Intitulado “Cuidar Melhor”, o projeto insere-se nas políticas sociais do município para “fomentar ações mais próximas dos cidadãos em situação de dependência, ‘capacitadoras’ da respetiva autonomia e independência e promotoras de humanização de cuidados, que contribuam para minimizar custos e ajustar-se aos problemas e necessidades de uma população envelhecida”, refere o protocolo assinado entre o município e a ESEL.

Para isso, a autarquia contará com a “experiência e conhecimento especializado de alunos voluntários”, que “colocarão os seus conhecimentos ao serviço da população nos encontros com os cuidadores”, indica o mesmo documento.

Neste projeto, que tem a duração prevista de um ano e não envolve custos, participa também a Associação para Desenvolvimento de Novas Iniciativas para Idosos (ADVITA), que realizou vídeos “em colaboração com profissionais reconhecidos nas áreas temáticas desenvolvidas, com a preocupação de transpor o conhecimento científico para o quotidiano da prestação dos cuidados”.

Em declarações à agência Lusa, o vereador dos Direitos Sociais, João Afonso, explicou que estas formações serão “dirigidas a pessoas que não são profissionais e que nunca tiveram preparação” para serem cuidadoras, mas que acabaram por assumir esse papel.

O objetivo é “permitir que quem cuida preste os melhores cuidados”, já que estão em causa “situações muito pesadas a nível emocional, físico e económico”, sublinhou.

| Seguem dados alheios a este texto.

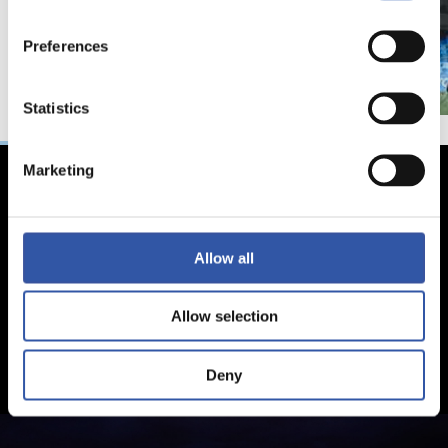
Preferences
Statistics
Marketing
Allow all
Allow selection
Deny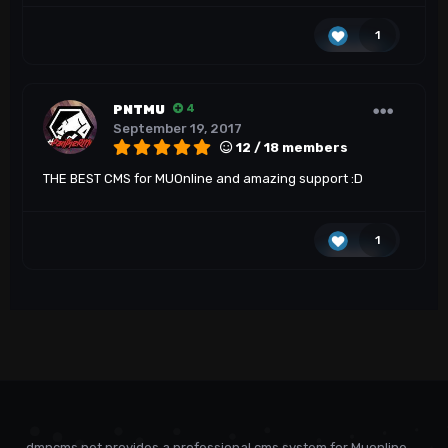
1
PNTMU
4
September 19, 2017
12 / 18 members
THE BEST CMS for MUOnline and amazing support :D
1
dmncms.net provides a professional cms system for Muonline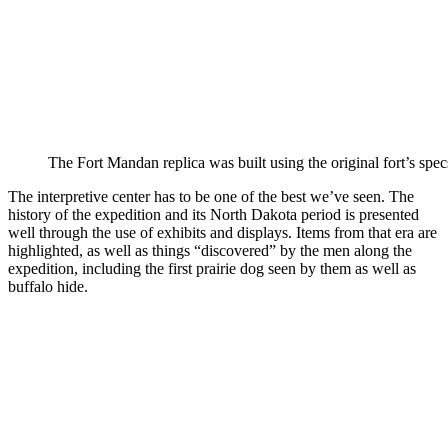
The Fort Mandan replica was built using the original fort’s spec
The interpretive center has to be one of the best we’ve seen. The
history of the expedition and its North Dakota period is presented
well through the use of exhibits and displays. Items from that era are
highlighted, as well as things “discovered” by the men along the
expedition, including the first prairie dog seen by them as well as
buffalo hide.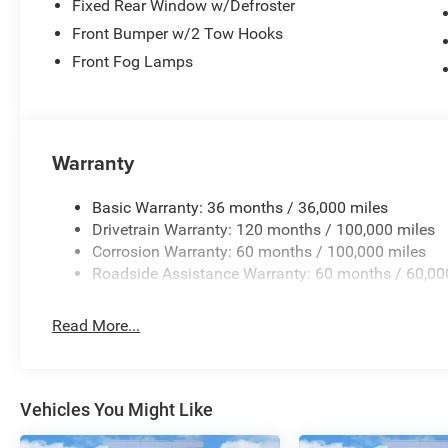
Fixed Rear Window w/Defroster
Front Bumper w/2 Tow Hooks
Front Fog Lamps
Warranty
Basic Warranty: 36 months / 36,000 miles
Drivetrain Warranty: 120 months / 100,000 miles
Corrosion Warranty: 60 months / 100,000 miles
Roadside Assistance Warranty: 60 months / 60,00
Read More...
Vehicles You Might Like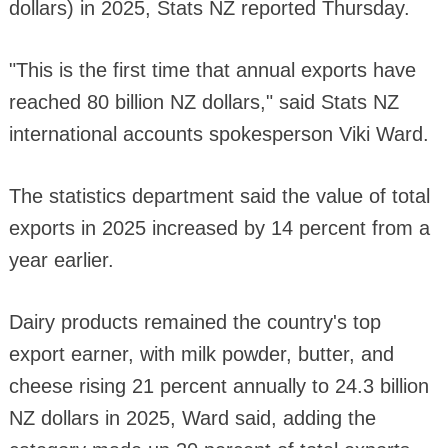
dollars) in 2025, Stats NZ reported Thursday.
"This is the first time that annual exports have
reached 80 billion NZ dollars," said Stats NZ
international accounts spokesperson Viki Ward.
The statistics department said the value of total
exports in 2025 increased by 14 percent from a
year earlier.
Dairy products remained the country's top
export earner, with milk powder, butter, and
cheese rising 21 percent annually to 24.3 billion
NZ dollars in 2025, Ward said, adding the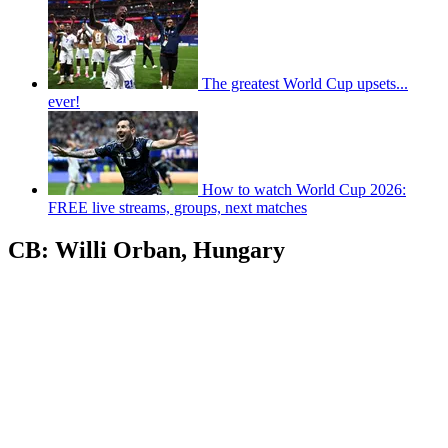
The greatest World Cup upsets...
ever!
How to watch World Cup 2026:
FREE live streams, groups, next matches
CB: Willi Orban, Hungary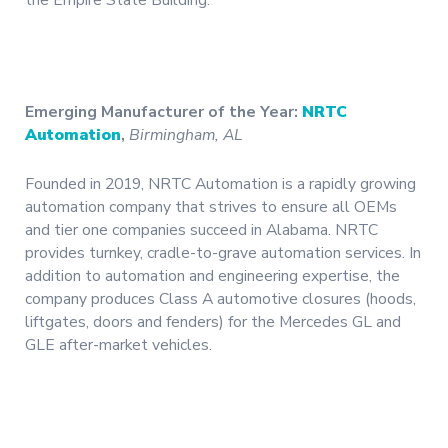
the Empire State Building.
Emerging Manufacturer of the Year:
NRTC
Automation
,
Birmingham, AL
Founded in 2019, NRTC Automation is a rapidly growing
automation company that strives to ensure all OEMs
and tier one companies succeed in Alabama. NRTC
provides turnkey, cradle-to-grave automation services. In
addition to automation and engineering expertise, the
company produces Class A automotive closures (hoods,
liftgates, doors and fenders) for the Mercedes GL and
GLE after-market vehicles.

Tendo em conta a realidade da cidade, esta população dependente é essencialmente idosa, mas o projeto “é completamente transversal”, de acordo com João Afonso.

“Abrange quem não tem recursos e não pode recorrer a soluções comerciais, quem não encontrou resposta do ponto de vista do serviço público e quem se recusa a ir por instituições, acabando por ficar na sua própria casa ou de familiares”, precisou.

A Câmara vai agora identificar os locais para fazer estes cursos, em cinco freguesias da cidade a definir.

O protocolo com a ESEL e com a ADVITA foi assinado este fim de semana, no âmbito do festival LisBoa Idade, que juntou crianças, adultos e idosos no Jardim da Estrela para divulgar o envelhecimento ativo e a qualidade de vida.

“A adesão das pessoas foi ótima”, notou João Afonso, advogando que “o objetivo de ter um evento sem barreiras, em termos de idade, foi conseguido”.